Text under study:
Should a federal court have any say over whether a U.S. citizen can be targeted for killing by his own government without due process of law? The Obama administration has submitted a lengthy document to a federal court that can be summed up in one disappointing word: No.
The Justice Department's attempt to keep the courts out of the case of Anwar Awlaki, an Al Qaeda propagandist thought to be hiding in Yemen, is reminiscent of the Bush administration's aversion to any meaningful involvement by the courts in the war on terror. The judiciary shouldn't agree to be sidelined.
It has been widely reported that Awlaki, a U.S. citizen, is on a "targeted killings" list. In its filing with a federal District Court, the Justice Department insists that Awlaki is more than simply a mouthpiece for Al Qaeda. Citing a statement by James R. Clapper, the director of national intelligence, the department argues that since late 2009 Awlaki has "taken on an increasingly operational role" in the group Al Qaeda in the Arabian Peninsula, including preparing Umar Farouk Abdulmutallab to detonate an explosive device aboard a Northwest Airlines plane last Christmas.

Apply what you read:
a – List every person named in full in the passage on the Awlaki case.
b – Answer these questions from the passage on the Awlaki case:
(i) In which country is Awlaki thought to be hiding?
(ii) Whose statement does the Justice Department cite, and what post does that person hold?
(iii) Since when, according to the department, has Awlaki taken on an increasingly operational role?
c – Extend the passage on the Awlaki case past its last sentence.
The rows that follow are separate material and are not part of the passage on the Awlaki case.

Data shown:
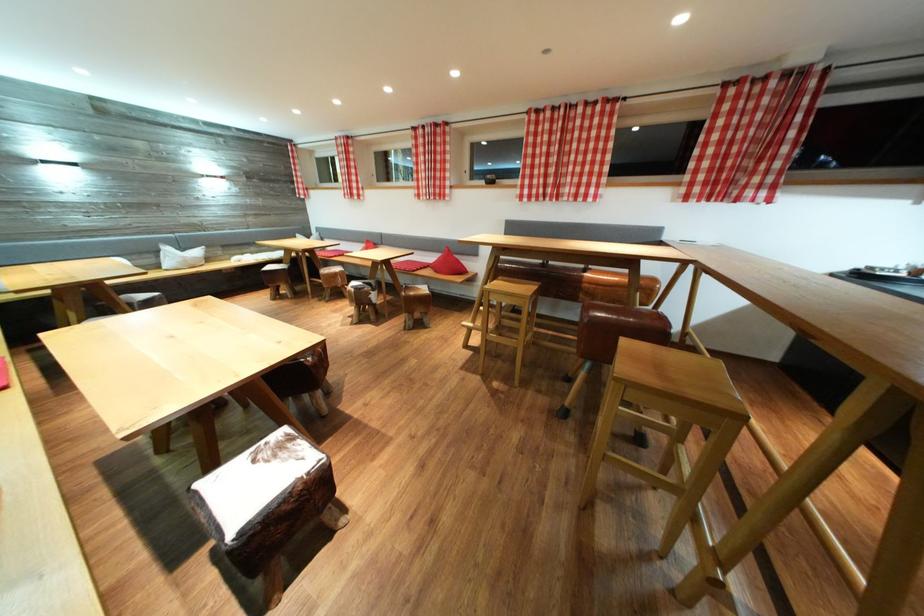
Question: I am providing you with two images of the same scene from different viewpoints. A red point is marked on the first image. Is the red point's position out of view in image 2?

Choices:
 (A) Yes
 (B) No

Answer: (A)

Responses per task:
a –
Anwar Awlaki
James R. Clapper
Umar Farouk Abdulmutallab

b –
(i) Yemen.
(ii) James R. Clapper, the director of national intelligence.
(iii) Since late 2009.

c –
We have no reason to doubt that characterization of Awlaki. But before the government begins targeting its own citizens for assassination far from a combat zone, it should, at the very least, have to explain to a court why such an extraordinary step doesn't violate the Constitution, which promises that no person shall be deprived of life, liberty or property without due process of law. In a pending lawsuit, Awlaki's father asks the court to rule that his son can't be killed outside armed conflict "unless he is found to present a concrete, specific and imminent threat to life or physical safety, and there are no means other than lethal force that could reasonably be employed to neutralize the threat."
In response, the Justice Department sprays the court with a variety of legal arguments to have the case thrown out. For example: Awlaki's father lacks standing to sue because Awlaki himself could have access to the courts if he surrendered. Here's another: Proceeding would involve the judiciary in "political questions" reserved to the president and his advisors.
And if the court doesn't accept these and other arguments, the administration says it will invoke the much-abused "state secrets privilege" to stop the litigation.
We don't underestimate the problems that would be created if the judiciary intervened in the day-to-day national security decisions of the president, the armed forces or the CIA. But that is not what is being proposed here. Assassinating a U.S. citizen away from a battlefield is such a momentous step that the administration should have to justify its reasoning, in secret if necessary, to a court of law.